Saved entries
....

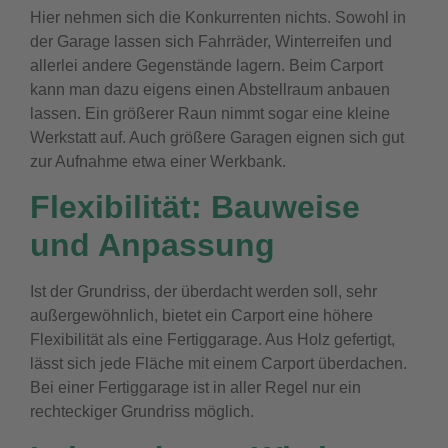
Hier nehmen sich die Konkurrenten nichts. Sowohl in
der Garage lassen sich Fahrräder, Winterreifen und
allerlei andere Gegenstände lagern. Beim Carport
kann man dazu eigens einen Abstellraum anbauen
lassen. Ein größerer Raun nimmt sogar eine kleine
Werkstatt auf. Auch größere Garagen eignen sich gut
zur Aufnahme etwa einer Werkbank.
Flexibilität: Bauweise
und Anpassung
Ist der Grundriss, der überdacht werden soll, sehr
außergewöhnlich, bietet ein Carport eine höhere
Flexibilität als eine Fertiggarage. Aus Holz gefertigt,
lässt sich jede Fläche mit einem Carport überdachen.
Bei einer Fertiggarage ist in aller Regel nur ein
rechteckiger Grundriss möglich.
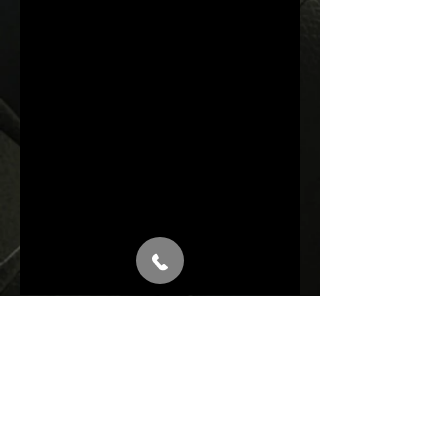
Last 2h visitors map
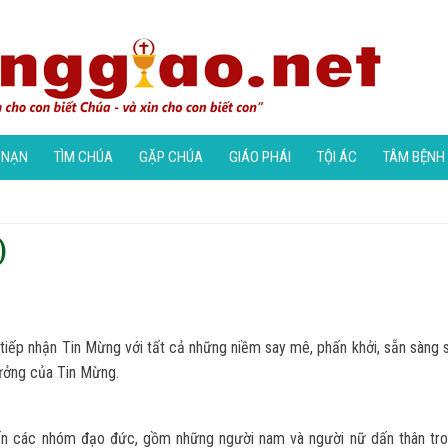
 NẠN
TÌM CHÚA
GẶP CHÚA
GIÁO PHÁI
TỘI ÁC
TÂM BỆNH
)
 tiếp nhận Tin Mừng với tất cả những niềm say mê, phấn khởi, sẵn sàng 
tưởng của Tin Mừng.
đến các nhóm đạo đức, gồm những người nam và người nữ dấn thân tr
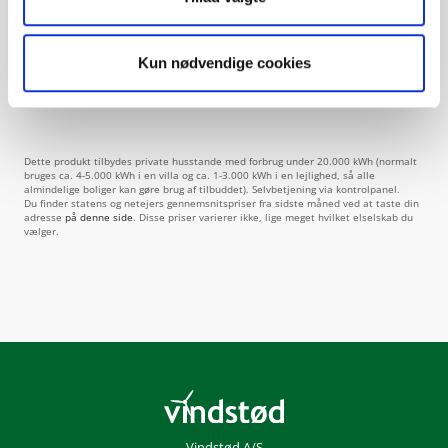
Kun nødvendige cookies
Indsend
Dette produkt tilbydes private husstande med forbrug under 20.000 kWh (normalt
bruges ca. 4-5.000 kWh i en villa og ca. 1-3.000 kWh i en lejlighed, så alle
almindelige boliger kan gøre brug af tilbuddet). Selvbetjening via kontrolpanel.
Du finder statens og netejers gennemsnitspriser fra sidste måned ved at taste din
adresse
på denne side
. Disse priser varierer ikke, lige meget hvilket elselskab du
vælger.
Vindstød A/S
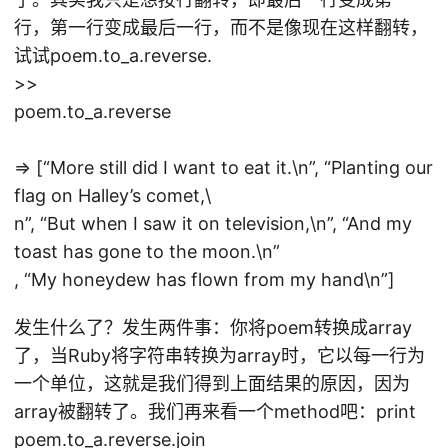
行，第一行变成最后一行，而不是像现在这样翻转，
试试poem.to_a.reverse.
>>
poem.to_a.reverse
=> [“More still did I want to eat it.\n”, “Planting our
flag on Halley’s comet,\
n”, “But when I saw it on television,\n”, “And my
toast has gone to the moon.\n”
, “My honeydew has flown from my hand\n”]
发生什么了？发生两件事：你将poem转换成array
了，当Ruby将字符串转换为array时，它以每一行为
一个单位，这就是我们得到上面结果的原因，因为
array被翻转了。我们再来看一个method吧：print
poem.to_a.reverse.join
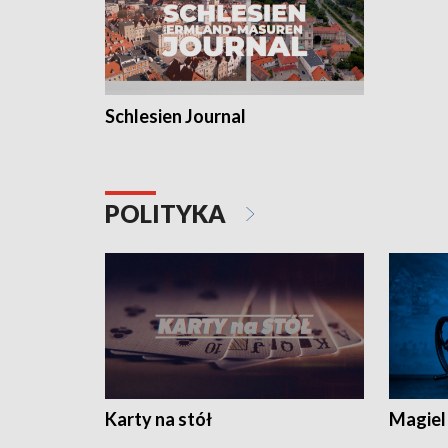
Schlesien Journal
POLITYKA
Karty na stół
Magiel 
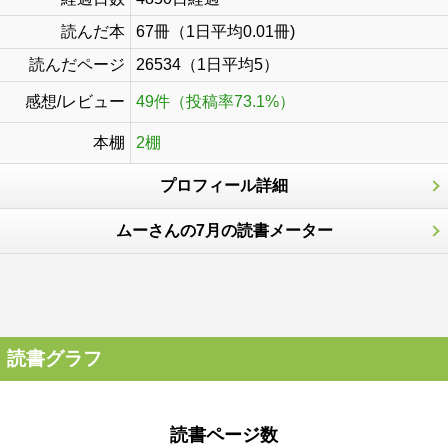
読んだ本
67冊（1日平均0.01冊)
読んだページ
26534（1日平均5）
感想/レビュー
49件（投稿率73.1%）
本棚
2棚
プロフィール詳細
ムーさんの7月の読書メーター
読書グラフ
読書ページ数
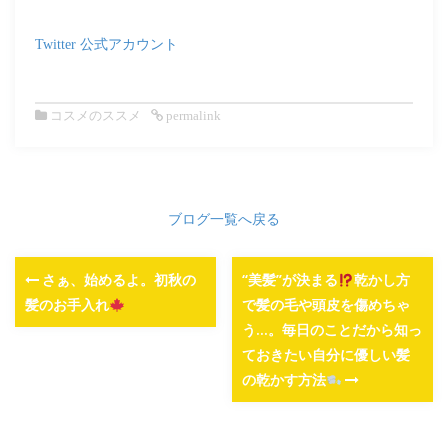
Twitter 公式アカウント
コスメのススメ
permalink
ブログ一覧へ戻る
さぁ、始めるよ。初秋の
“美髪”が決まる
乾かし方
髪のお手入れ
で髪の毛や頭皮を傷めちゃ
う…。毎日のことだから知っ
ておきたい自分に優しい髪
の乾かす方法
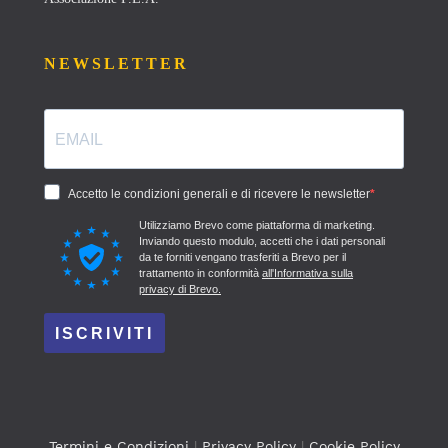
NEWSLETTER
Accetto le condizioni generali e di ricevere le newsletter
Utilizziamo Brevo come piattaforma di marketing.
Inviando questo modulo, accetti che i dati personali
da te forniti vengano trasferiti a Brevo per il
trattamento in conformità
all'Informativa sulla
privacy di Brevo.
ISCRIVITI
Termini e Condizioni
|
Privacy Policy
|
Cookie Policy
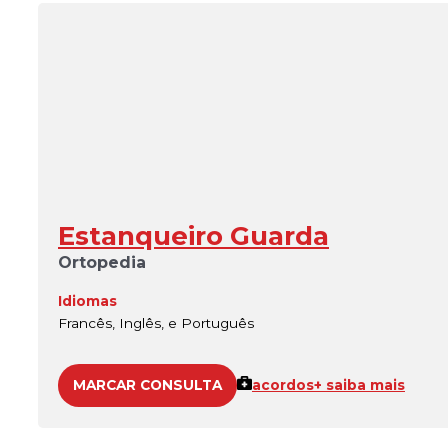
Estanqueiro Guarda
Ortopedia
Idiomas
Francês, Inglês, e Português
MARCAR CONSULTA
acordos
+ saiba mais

....

■ Task requirements
Say only how many lines above contain "Fertiggarage", with no other words.

■ Output for this exercise
2